When I met chairmaker John Porritt in 2019, I stopped by his shop in Upstate New York where he had arranged a handful of chairs for us to talk about. Some of them he had built and some of them he had collected through the years.
They were all interesting stick chairs, of course, except for one odd duck in the corner.
I stared at it for a good five minutes. I had never seen anything like it, not in photos or in museum collections. I couldn’t tell if it was really old (18th century) or not. My brain just kind of froze up.
I wouldn’t call it a hard-on Windsor chair, though it had some of those qualities. I sure wouldn’t call it a folk chair; it was made too well. And it was just so… unusual.
The seat was massively thick, but it had been thinned at the edges so it looked as light as a potato chip. The area under the pommel had been chopped out as well, which is a detail I had never seen.

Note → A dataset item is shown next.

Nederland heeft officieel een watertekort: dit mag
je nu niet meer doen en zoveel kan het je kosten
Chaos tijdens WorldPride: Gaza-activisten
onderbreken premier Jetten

The strut legs were simple turned cylinders with dramatic rake and splay. Above the seat was a bent arm with the simplest hand shape I’d seen on a fancy chair. The sticks were thin and splayed out. And the comb was sort of a triangular shape I’d never encountered.
The chair was both massive and light. And, to be honest, intoxicating.
While examining the chair, I got the same weird feeling in my loins that I get when holding 18th-century tools that have been well-preserved. They have a handmade perfection/imperfection that is rare today.
John has since sold the chair, which is probably for the best for his sanity because I’d be bugging him about it almost every day. That’s because since my 2019 visit, this chair has been smoldering in the back of my mind and refuses to leave.
I am not alone.
A group of researchers belonging to the Regional Furniture Society1 have been investigating these chairs and sharing what they know in print and on YouTube. A very nice introduction to this chair form is here. Julian Parker traces what is known about these chairs through inventories, advertisements, paintings and the furniture record. I watched it four times. The chair is associated strongly with Lincolnshire, and the current date for the chair is circa 1725-1740.
Rob Ley built a reproduction (or two) with assistance from William Sergeant of the Lincolnshire Chair Museum and the Regional Furniture Society. His video series shows the antique chair from many angles. There are lots of details. Lots of close-ups.
I think you know where this might be going.